Evan glanced around too, before looking back at her. "Yeah, not so sure about that." he told her. "And I'm damn sure I'm not going to 'graduate' or some shit like that. It'd be stupid to put me back on the streets anyway." He'd killed others in prison too, so...yeah. He wasn't even quite sure how he'd managed to get in this program to start with. "So about that steering clear thing..."
“I wonder if you’d think that if you had something to live for,” Edan said, more musing out loud than actually posing a question. “Yeah...no. Not right away. Technically I still owe you one, so for now, this” she waved between them, “is as far as I’m getting. Sorry.” Maybe it was giving him too much, but she had learned in prison that owing someone went a long way. Maybe he’d understand that. And maybe she was still curious.
"You don't get to start throwing around ideas about me and living. I've been dealing with the idea that I didn't have a life anymore, since I was a kid, so, don't bother." he added. He was kind of sure starting to have hope of some different life--or a life at all, for that matter--would be just a little soul crushing when all of this crashed and burned. "And you don't owe me shit, Miss Vice President." he said. "I didn't do anything. Nothing worth owing someone for. I say if you owe me, not the other way around.
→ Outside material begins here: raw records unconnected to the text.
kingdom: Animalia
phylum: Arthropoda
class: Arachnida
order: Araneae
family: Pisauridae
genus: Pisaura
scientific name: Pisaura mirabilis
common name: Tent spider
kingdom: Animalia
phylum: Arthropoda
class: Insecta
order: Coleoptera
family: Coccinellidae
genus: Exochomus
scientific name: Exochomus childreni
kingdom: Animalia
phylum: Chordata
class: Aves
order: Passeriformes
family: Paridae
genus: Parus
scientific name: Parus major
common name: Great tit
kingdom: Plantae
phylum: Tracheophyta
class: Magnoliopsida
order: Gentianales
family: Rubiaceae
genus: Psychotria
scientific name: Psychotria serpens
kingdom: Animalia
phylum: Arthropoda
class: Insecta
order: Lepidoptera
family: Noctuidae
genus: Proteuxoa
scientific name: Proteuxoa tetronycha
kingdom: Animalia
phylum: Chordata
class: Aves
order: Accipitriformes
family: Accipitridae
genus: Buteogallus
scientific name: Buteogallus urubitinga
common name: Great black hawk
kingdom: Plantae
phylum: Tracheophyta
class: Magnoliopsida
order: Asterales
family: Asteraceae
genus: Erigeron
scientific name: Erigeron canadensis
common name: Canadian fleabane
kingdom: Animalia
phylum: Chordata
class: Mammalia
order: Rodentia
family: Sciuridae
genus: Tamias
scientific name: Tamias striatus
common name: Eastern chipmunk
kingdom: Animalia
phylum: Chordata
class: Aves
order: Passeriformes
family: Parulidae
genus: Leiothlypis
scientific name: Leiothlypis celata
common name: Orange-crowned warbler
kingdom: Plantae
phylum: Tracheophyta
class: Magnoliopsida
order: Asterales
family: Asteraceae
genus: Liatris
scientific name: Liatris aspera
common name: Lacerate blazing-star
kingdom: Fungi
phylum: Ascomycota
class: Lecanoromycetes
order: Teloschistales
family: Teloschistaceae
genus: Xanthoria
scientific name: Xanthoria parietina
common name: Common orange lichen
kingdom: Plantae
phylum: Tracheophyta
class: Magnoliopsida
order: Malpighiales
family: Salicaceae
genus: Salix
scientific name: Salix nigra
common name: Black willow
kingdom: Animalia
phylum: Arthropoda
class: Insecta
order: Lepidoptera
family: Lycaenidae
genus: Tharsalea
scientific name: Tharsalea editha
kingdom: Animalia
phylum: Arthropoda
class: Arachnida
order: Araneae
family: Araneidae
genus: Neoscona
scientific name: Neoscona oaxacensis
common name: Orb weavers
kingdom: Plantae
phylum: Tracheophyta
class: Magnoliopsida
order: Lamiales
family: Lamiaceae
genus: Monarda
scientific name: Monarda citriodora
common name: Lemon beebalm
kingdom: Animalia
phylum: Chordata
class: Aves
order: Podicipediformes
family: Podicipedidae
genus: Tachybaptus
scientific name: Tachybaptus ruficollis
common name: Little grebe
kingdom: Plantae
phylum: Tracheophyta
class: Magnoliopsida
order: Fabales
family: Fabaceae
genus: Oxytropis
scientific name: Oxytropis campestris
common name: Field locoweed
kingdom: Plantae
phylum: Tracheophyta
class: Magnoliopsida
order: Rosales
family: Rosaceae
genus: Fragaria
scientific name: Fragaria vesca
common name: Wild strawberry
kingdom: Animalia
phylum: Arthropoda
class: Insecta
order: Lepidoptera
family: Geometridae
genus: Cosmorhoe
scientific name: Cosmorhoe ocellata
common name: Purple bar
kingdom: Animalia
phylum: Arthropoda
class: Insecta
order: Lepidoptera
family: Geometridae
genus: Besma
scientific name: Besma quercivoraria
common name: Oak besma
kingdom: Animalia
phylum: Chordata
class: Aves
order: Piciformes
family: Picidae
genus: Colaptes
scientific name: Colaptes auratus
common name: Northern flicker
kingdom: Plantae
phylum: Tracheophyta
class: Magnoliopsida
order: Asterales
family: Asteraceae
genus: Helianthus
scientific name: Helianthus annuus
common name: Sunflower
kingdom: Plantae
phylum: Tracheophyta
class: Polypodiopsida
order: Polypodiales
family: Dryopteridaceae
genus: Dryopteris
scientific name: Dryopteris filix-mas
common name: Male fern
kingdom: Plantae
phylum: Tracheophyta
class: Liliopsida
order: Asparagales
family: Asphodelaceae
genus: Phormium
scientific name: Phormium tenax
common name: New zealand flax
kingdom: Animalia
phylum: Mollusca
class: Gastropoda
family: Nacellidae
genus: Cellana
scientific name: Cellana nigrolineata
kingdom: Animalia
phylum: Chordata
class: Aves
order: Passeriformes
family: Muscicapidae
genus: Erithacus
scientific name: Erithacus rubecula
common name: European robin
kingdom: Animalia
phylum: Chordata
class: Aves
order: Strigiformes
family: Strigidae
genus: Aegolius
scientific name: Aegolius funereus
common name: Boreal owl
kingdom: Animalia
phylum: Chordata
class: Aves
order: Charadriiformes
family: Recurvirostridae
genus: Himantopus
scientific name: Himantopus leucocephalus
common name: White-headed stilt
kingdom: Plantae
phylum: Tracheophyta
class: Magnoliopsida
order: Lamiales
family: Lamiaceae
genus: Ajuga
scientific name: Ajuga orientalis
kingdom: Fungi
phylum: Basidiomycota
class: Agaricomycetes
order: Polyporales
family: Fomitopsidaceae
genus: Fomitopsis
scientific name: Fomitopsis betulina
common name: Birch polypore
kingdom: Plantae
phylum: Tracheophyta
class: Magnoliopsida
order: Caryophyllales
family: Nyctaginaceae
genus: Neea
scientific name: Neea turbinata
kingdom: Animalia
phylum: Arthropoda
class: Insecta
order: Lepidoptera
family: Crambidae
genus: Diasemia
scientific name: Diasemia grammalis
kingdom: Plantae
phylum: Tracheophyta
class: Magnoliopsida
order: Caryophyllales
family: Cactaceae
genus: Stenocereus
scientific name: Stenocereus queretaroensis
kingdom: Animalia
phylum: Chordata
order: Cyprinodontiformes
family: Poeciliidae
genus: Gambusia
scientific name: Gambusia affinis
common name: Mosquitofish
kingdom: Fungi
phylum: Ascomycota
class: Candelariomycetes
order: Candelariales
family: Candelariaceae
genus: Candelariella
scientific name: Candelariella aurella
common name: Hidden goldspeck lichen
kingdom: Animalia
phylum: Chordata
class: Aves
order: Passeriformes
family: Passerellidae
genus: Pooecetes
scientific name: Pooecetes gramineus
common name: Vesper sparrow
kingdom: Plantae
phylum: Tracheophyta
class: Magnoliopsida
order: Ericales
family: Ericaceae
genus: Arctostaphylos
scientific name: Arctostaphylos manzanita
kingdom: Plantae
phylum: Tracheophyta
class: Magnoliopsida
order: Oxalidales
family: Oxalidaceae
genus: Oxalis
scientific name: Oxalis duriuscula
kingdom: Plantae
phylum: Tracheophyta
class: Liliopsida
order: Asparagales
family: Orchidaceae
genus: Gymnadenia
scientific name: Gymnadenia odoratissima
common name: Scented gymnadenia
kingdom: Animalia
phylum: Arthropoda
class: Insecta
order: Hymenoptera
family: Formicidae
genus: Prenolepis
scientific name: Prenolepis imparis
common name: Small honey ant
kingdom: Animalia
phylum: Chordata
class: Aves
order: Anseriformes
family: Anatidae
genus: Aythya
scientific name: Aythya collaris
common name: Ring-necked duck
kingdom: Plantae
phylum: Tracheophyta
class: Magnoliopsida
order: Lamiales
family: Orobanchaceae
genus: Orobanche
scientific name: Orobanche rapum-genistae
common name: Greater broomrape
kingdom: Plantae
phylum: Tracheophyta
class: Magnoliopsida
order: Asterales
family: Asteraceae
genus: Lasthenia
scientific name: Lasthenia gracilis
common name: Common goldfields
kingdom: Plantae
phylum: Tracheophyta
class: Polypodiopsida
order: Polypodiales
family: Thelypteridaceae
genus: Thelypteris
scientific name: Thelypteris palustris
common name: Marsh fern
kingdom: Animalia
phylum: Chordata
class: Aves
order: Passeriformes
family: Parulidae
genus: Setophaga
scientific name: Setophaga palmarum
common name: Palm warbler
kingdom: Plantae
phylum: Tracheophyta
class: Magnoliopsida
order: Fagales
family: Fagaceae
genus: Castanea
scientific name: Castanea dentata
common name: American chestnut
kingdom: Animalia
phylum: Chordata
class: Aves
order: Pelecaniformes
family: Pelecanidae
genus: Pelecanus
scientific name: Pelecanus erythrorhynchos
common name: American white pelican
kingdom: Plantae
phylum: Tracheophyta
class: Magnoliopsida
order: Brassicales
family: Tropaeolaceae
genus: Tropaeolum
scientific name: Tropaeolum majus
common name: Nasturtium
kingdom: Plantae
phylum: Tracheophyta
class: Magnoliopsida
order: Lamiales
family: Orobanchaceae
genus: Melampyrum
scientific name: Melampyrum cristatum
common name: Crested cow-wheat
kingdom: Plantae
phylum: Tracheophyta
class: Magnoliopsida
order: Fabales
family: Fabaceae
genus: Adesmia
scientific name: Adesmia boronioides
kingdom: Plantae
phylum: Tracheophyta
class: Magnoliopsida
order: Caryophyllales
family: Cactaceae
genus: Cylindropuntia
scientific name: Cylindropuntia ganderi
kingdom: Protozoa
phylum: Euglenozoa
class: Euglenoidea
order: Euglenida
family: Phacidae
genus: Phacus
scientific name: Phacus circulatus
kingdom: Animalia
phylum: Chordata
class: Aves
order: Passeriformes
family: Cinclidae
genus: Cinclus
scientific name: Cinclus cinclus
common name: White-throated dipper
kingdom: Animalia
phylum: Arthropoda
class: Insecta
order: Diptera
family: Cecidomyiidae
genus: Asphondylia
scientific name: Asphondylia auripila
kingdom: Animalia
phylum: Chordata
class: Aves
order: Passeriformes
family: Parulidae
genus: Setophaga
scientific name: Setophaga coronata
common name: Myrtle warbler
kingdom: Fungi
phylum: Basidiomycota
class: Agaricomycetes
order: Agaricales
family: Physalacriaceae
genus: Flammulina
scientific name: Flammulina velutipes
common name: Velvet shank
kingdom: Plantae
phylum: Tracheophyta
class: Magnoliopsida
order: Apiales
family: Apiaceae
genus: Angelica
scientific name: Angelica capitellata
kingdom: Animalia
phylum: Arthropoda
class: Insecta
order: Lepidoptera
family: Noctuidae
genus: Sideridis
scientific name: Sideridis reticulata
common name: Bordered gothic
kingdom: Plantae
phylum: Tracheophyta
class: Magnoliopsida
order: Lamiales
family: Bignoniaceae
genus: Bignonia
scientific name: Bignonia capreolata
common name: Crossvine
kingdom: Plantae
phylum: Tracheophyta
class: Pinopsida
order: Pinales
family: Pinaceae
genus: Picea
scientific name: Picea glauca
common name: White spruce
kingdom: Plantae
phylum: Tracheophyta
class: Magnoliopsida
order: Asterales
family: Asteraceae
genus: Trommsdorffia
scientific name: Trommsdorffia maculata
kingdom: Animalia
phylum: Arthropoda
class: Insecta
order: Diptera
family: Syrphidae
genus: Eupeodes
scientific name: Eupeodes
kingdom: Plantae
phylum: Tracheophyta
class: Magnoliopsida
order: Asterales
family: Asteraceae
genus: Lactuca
I say you're in the clear."
“It was just a thought,” Edan said shaking her head. She looked over at him, hating that he was shutting her down so easily. “Fine. I don’t owe you, even if I feel like I do.” She poked at her bruise again then took a step backwards towards the door. “You know, reasoning being...very clear as to why I should stay away...without it? I’d want to be around you again. Food for thought.” She took another few steps back, curious what he’d say before she really left.
He was glad that she didn't push owing him, even if she could have. Because really, owing someone went both ways. She could just as easily tell him the debt wasn't clear until she said so, because it was on her conscience that she owed him. When she got closer to the door, he watched her movement, though he glanced at the bar again, and walked over to pick up the ice pick. "But the reasoning is there. And never going away. So, doesn't really matter, does it. Don't forget this." he said, holding it out towards her, handle in her direction.
Edan bit her lip, looking at the ice pick in his hand before going back and taking it from him, letting herself get close. “And then there’s this,” she said, looking at the weapon he’d just armed her with. “You’re a curious man Asher,” she told him softly, tapping the handle against her lower lip before backing up again. “I’ll be seeing you.” She sounded like she meant it.
"You know what they say about curiosity. Careful, sweetheart. There's killers around here, you know." he told her in parting, glad she'd taken the ice pick, at least. Maybe next time, crazy bitches wouldn't get the jump on her. And she wouldn't have to back off from people, because she would know she had something she could defend herself with. Either way, he watched her go, eyes not leaving her til she was out the door and out of sight.